Since that time Beth has had many different prostheses – each new one a little different from the last. We have learned more and more to enlist Beth’s comments in deciding if each change was an improvement or not. We have found that sometimes the doctors get a little carried away with “We can do it” instead of “Should we do it yet?” As Beth has grown, we have worked with her both with and without her prosthesis, so that she might develop a strong sense of whether she needs it or not for each task.

Beth has discovered that her prosthesis is a good “tool.” As such she uses it when she feels she needs it and leaves it off when she does not. Some of those “uses” may sound superficial, but not for her. Beth uses it in some of her arts and crafts activities. She finds it easier to cut more precisely. It allows her some distance from her work (Her limb is AE and gets her face too close sometimes.). She has developed an interest in crochet ever since her grandma’s last visit. Her prosthesis allows her a better place to wrap the yarn. She is taking up tap dancing, and without her prosthesis she cannot get far enough away from the barre to do the stretches on the left side. In some sports Beth finds the prosthesis comes in handy… like basketball where she can balance the ball against the prosthesis away from her body and shoot.
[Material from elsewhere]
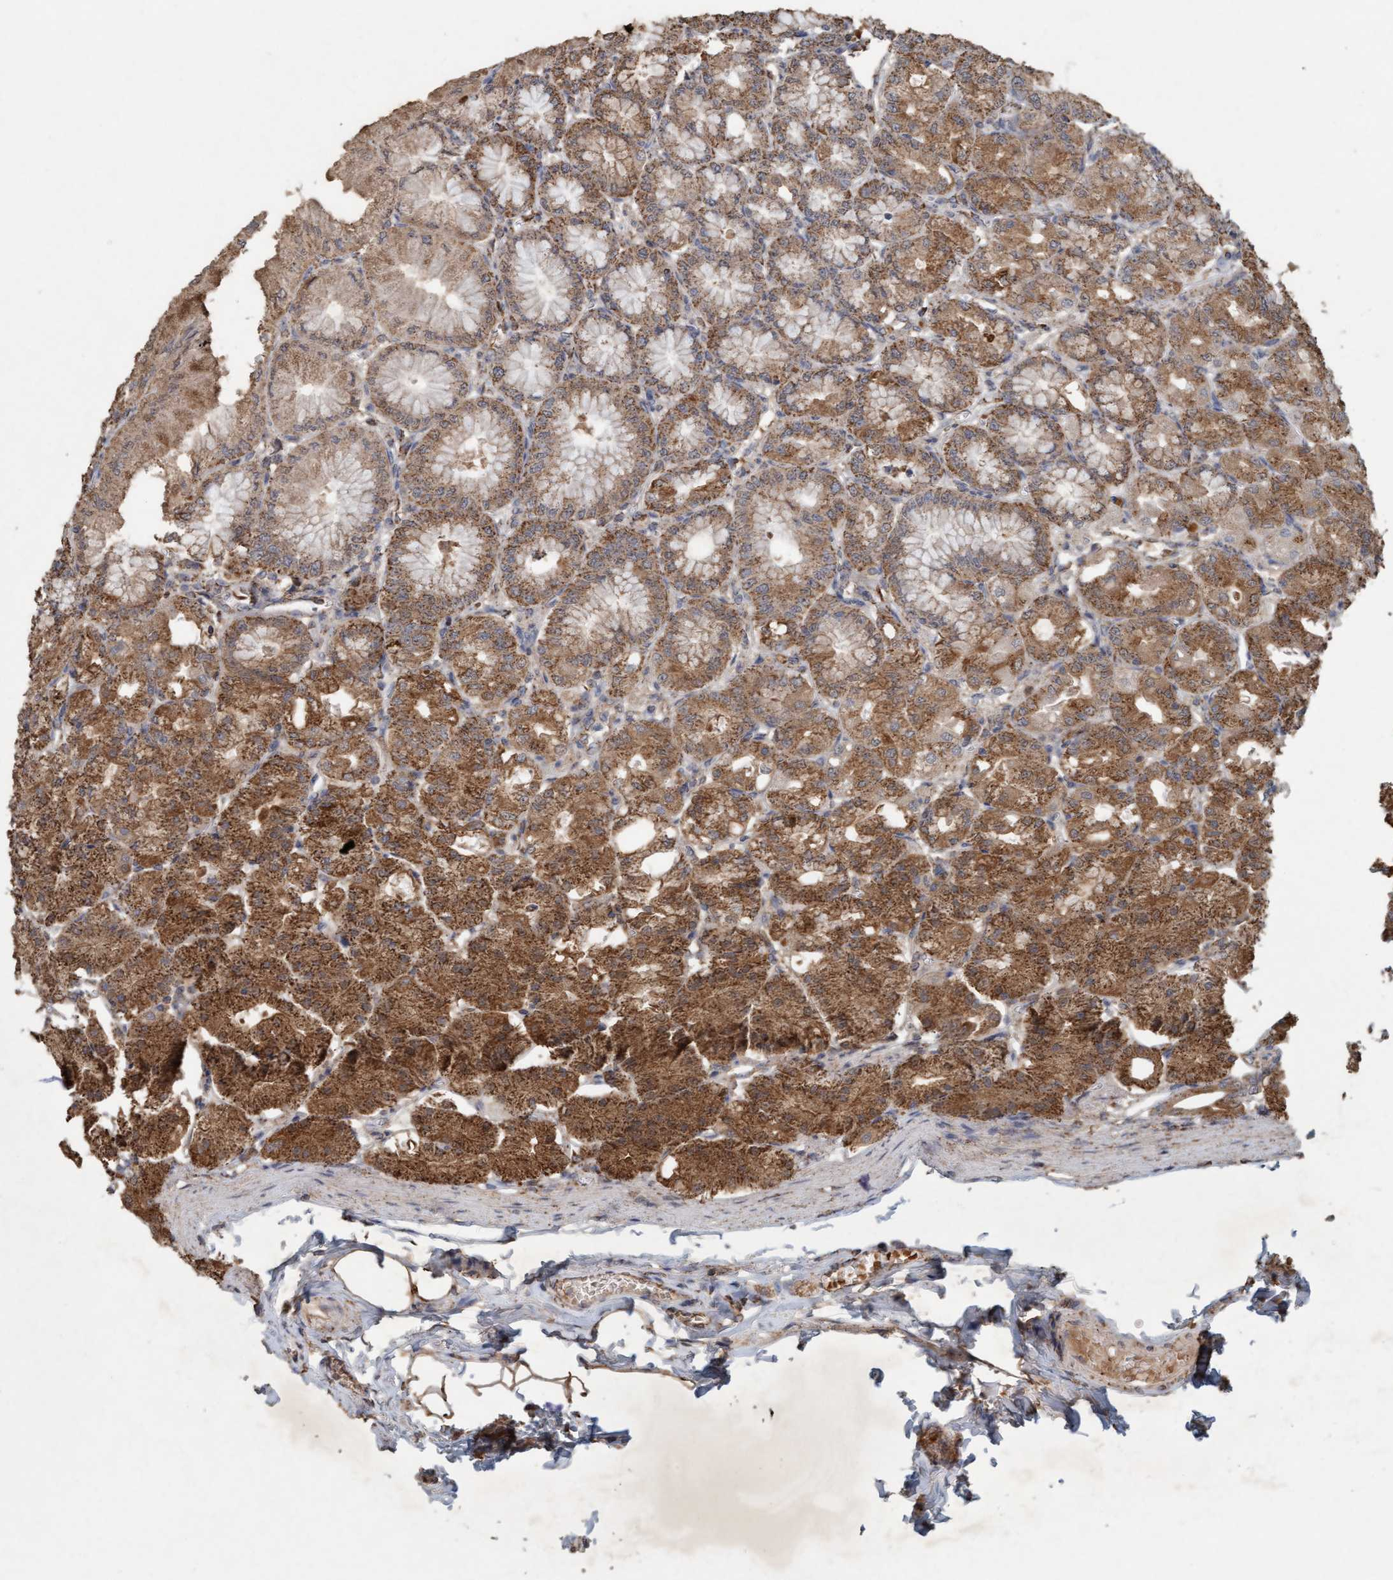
{"staining": {"intensity": "moderate", "quantity": ">75%", "location": "cytoplasmic/membranous"}, "tissue": "stomach", "cell_type": "Glandular cells", "image_type": "normal", "snomed": [{"axis": "morphology", "description": "Normal tissue, NOS"}, {"axis": "topography", "description": "Stomach, lower"}], "caption": "This image displays benign stomach stained with IHC to label a protein in brown. The cytoplasmic/membranous of glandular cells show moderate positivity for the protein. Nuclei are counter-stained blue.", "gene": "VSIG8", "patient": {"sex": "male", "age": 71}}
And sometimes her prosthesis gives her a feeling of fitting in. This can be important to a 6-year-old who has just moved to a new town and a new school and, as of yet, knows no one her age.

Now at other times, Beth prefers to go without her prosthesis, a choice that is perhaps easier for an upper limb amputee than for a lower limb amputee. She has a sense of feeling in her limb – her prosthesis obviously does not. She has no use for it in some of her sports and play and does not need to be encumbered by it at that time. During the summer, she usually goes without, as the prosthesis is hot and, therefore, uncomfortable.

In other words, it all depends on the time, place, and need. Beth, as she gets older, may find more or fewer uses for her prosthesis, but the point is it has a purpose in Beth’s life. It meets her needs at times and is the appropriate tool for some jobs.

My husband and I know that this is a highly personal decision for each family and each child. The length of the limb, above or below elbow, the ease of accessing a prosthesis … all of these play an important role in deciding whether to use a prosthesis or not. We decided that it was a good decision for Beth. We have not forced her to wear it – we have encouraged her to find the “best” way for her – to try both ways and to see what works. Sometimes it is with, and sometimes without. In all cases, we feel we are providing our daughter with the information and the expertise to make informed decisions about what is best for her in her life. This tool is just one choice she has.

And from our perspective, that’s the best we can do – provide our children with the information and guidance to make informed choices for themselves and their lives.